Na vijftig kilometer en de eerste vier beklimmingen volgt de eerste verzorgingspost, met technische ondersteuning maar vooral veel eten. Technisch gaat alles goed, maar qua eten is er genoeg bij te vullen om naar de volgende stop te fietsen. Die volgende stop bevindt zich op 86 kilometer, net voorbij het Drielandenpunt en over de top van de Vaalserberg.

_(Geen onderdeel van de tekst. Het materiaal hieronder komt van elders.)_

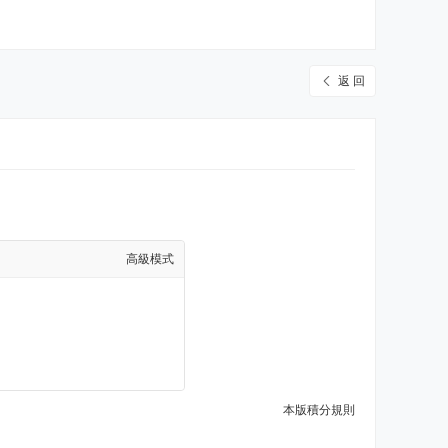
返 回
高級模式
本版積分規則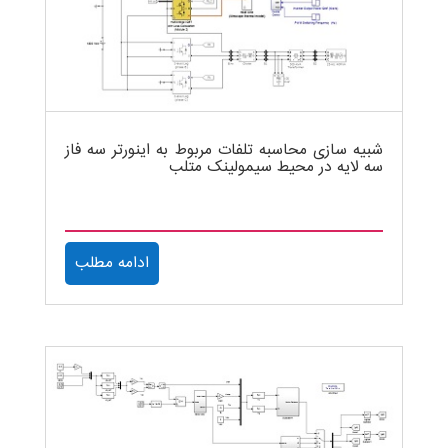
شبیه سازی محاسبه تلفات مربوط به اینورتر سه فاز
سه لایه در محیط سیمولینک متلب
ادامه مطلب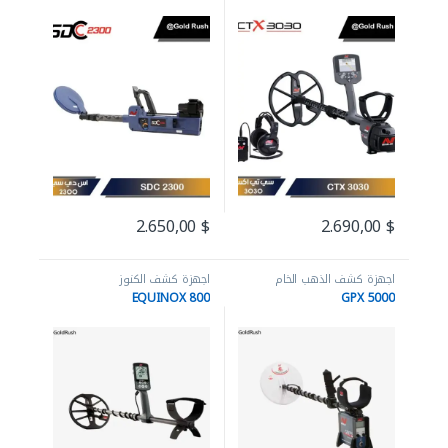
2.650,00
$
2.690,00
$
اجهزة كشف الذهب الخام
اجهزة كشف الكنوز
EQUINOX 800
GPX 5000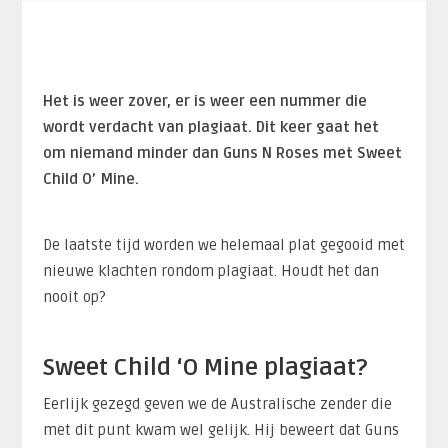
Het is weer zover, er is weer een nummer die
wordt verdacht van plagiaat. Dit keer gaat het
om niemand minder dan Guns N Roses met Sweet
Child O’ Mine.
De laatste tijd worden we helemaal plat gegooid met
nieuwe klachten rondom plagiaat. Houdt het dan
nooit op?
Sweet Child ‘O Mine plagiaat?
Eerlijk gezegd geven we de Australische zender die
met dit punt kwam wel gelijk. Hij beweert dat Guns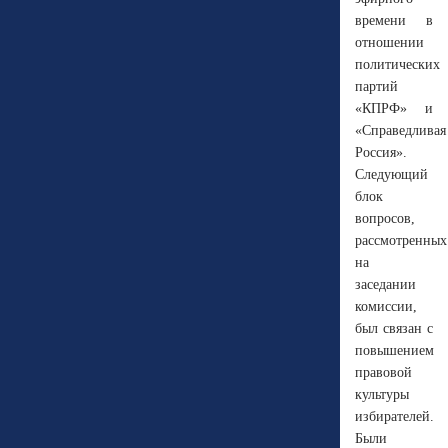
времени в
отношении
политических
партий
«КПРФ» и
«Справедливая
Россия».
Следующий
блок
вопросов,
рассмотренных
на
заседании
комиссии,
был связан с
повышением
правовой
культуры
избирателей.
Были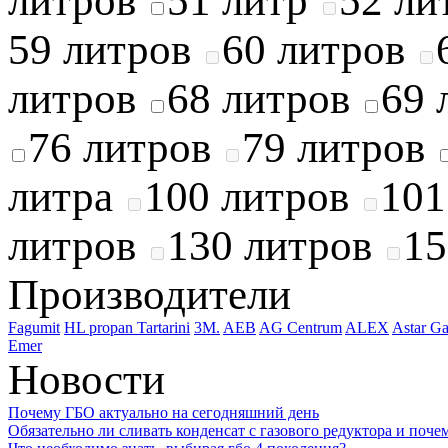
литров
51 литр
52 ли
59 литров
60 литров
литров
68 литров
69 
76 литров
79 литров
литра
100 литров
101
литров
130 литров
15
Производители
Fagumit
HL propan
Tartarini
3M.
AEB
AG Centrum
ALEX
Astar Ga
Emer
Новости
Почему ГБО актуально на сегодняшний день
Обязательно ли сливать конденсат с газового редуктора и почем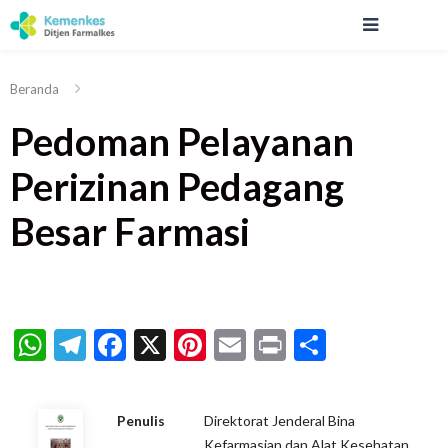
Beranda
Pedoman Pelayanan
Perizinan Pedagang
Besar Farmasi
WhatsApp
Telegram
Facebook
X
Pinterest
Email
Print
Share
Penulis
Direktorat Jenderal Bina
Kefarmasian dan Alat Kesehatan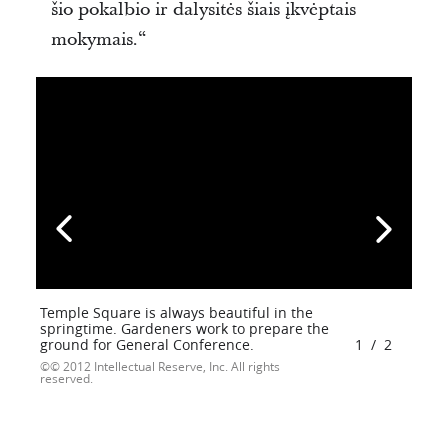
šio pokalbio ir dalysitės šiais įkvėptais
mokymais.“
Temple Square is always beautiful in the
springtime. Gardeners work to prepare the
ground for General Conference.
1
/
2
© 2012 Intellectual Reserve, Inc. All rights
reserved.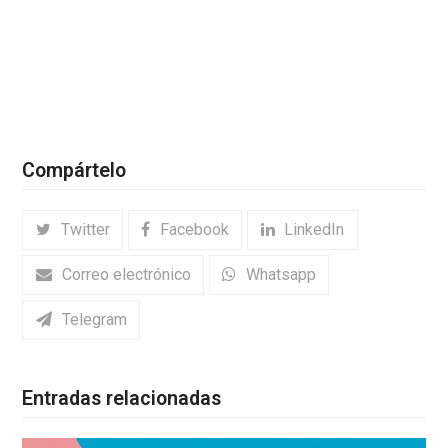
Compártelo
Twitter
Facebook
LinkedIn
Correo electrónico
Whatsapp
Telegram
Entradas relacionadas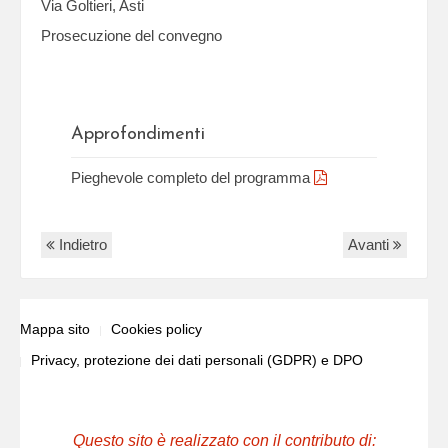
Via Goltieri, Asti
Prosecuzione del convegno
Approfondimenti
Pieghevole completo del programma
Indietro
Avanti
Mappa sito
Cookies policy
Privacy, protezione dei dati personali (GDPR) e DPO
Questo sito è realizzato con il contributo di: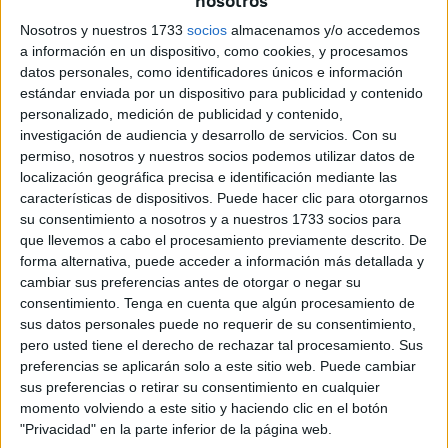
nosotros
provocado la suspensión
Nosotros y nuestros 1733
socios
almacenamos y/o accedemos
a información en un dispositivo, como cookies, y procesamos
La suspensión de la sesión plenaria se veía venir después
datos personales, como identificadores únicos e información
estándar enviada por un dispositivo para publicidad y contenido
de un primer punto de debate en el que el portavoz de Vox
personalizado, medición de publicidad y contenido,
ha querido soliviantar a las demás formaciones políticas.
investigación de audiencia y desarrollo de servicios.
Con su
Pero ha sido en el segundo punto del orden del día
permiso, nosotros y nuestros socios podemos utilizar datos de
cuando Verdejo se ha dirigido a Fatima Hamed para
localización geográfica precisa e identificación mediante las
decirle que ella sí que quiere “incendiar” Ceuta al haber
características de dispositivos. Puede hacer clic para otorgarnos
su consentimiento a nosotros y a nuestros 1733 socios para
propuesto nombrar “persona non grata al presidente del
que llevemos a cabo el procesamiento previamente descrito. De
primer partido en esta ciudad”, en referencia a Santiago
forma alternativa, puede acceder a información más detallada y
Abascal. “Nunca jamás usted va a tener una diputada en
cambiar sus preferencias antes de otorgar o negar su
Madrid como tenemos nosotros, quizá lo vaya a tener en el
consentimiento.
Tenga en cuenta que algún procesamiento de
sus datos personales puede no requerir de su consentimiento,
reino de Marruecos”.
pero usted tiene el derecho de rechazar tal procesamiento. Sus
preferencias se aplicarán solo a este sitio web. Puede cambiar
Y esa es la frase que ha llevado al presidente Juan Vivas
sus preferencias o retirar su consentimiento en cualquier
a pedirle que la retirara “por el bien de Ceuta. Marruecos
momento volviendo a este sitio y haciendo clic en el botón
no tiene nada que ver aquí, no hay ningún diputado que
"Privacidad" en la parte inferior de la página web.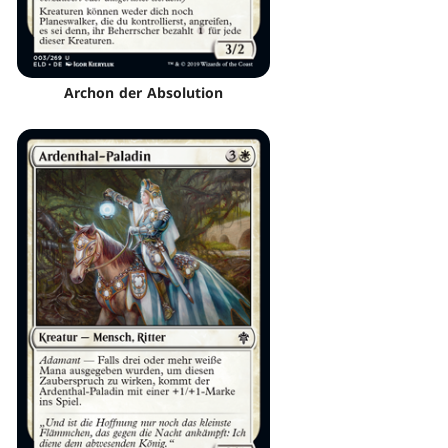
Archon der Absolution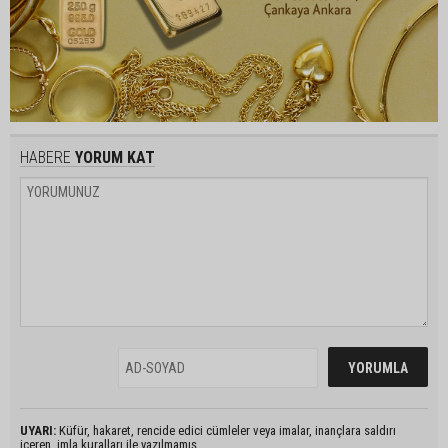
HABERE
YORUM KAT
UYARI:
Küfür, hakaret, rencide edici cümleler veya imalar, inançlara saldırı
içeren, imla kuralları ile yazılmamış,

Aangevuld met meer repen en water dalen we daarna de Vaalserberg af richting de Gemmenicherweg.
Bij het beklimmen van de Kruisberg en de Eyserbosweg, bij kilometer 104 en 106, kom ik tot de conclusie dat ik bij de laatste stop onvoldoende heb gegeten. Alles voelt zwaar en waar ik eerder nog anderen voorbijging, word ik nu alleen maar ingehaald. Leeg en hangry kom ik aan bij de laatste post, waar mijn collega’s mij opwachten.

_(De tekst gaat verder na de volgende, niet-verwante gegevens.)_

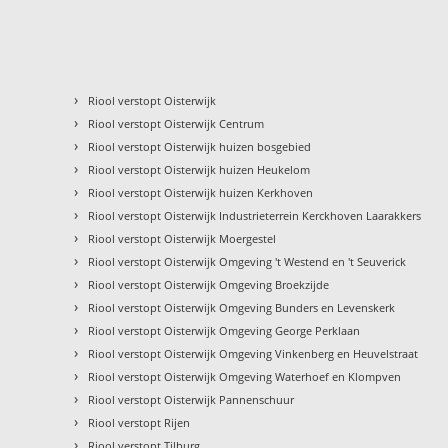
›
Riool verstopt Oisterwijk
›
Riool verstopt Oisterwijk Centrum
›
Riool verstopt Oisterwijk huizen bosgebied
›
Riool verstopt Oisterwijk huizen Heukelom
›
Riool verstopt Oisterwijk huizen Kerkhoven
›
Riool verstopt Oisterwijk Industrieterrein Kerckhoven Laarakkers
›
Riool verstopt Oisterwijk Moergestel
›
Riool verstopt Oisterwijk Omgeving 't Westend en 't Seuverick
›
Riool verstopt Oisterwijk Omgeving Broekzijde
›
Riool verstopt Oisterwijk Omgeving Bunders en Levenskerk
›
Riool verstopt Oisterwijk Omgeving George Perklaan
›
Riool verstopt Oisterwijk Omgeving Vinkenberg en Heuvelstraat
›
Riool verstopt Oisterwijk Omgeving Waterhoef en Klompven
›
Riool verstopt Oisterwijk Pannenschuur
›
Riool verstopt Rijen
›
Riool verstopt Tilburg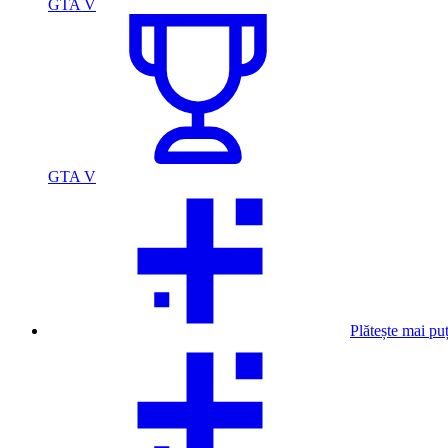
GTA V
GTA V
Plătește mai pu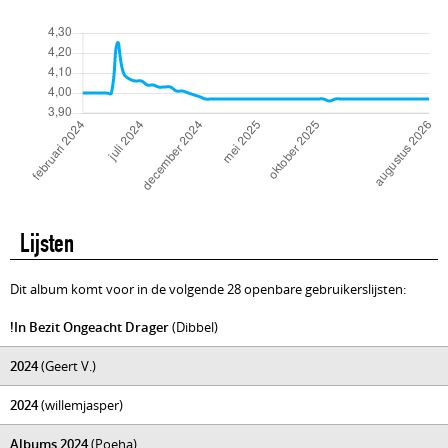
Lijsten
Dit album komt voor in de volgende 28 openbare gebruikerslijsten:
!In Bezit Ongeacht Drager
(Dibbel)
2024
(Geert V.)
2024
(willemjasper)
Albums 2024
(Poeha)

Met een flinke hoeveelheid repen, Haribo en andere brandstof voel ik mij gesterkt voor de laatste 25 kilometer en vier laatste klimmen, inclusief de Keutenberg en de Cauberg. De afdalingen en vlakke stukken gebruik ik om de voedselreserves naar binnen te werken, en met de aanmoedigingen van toeschouwers stoemp ik de Keutenberg op.
Vier kilometer voor de finish volgt dan de Cauberg. De sfeer, samen met de laatste Haribo, maken relatief licht werk van de beklimming. Met een laatste sprint naar de finish volgt dan de voldoening en ontlading. Na de finish nemen we onze medaille in ontvangst en bespreken we met nog meer eten en een koud drankje de rit na, terwijl we andere finishers toejuichen.
Tijdens de rit naar huis volgt een eerste reflectie. Ik kijk terug op een mooie en uitdagende dag en een onvergetelijke ervaring — maar geef toch de voorkeur aan gravellen. Mét mijn eigen Cross Lite. Next stop: Schotland!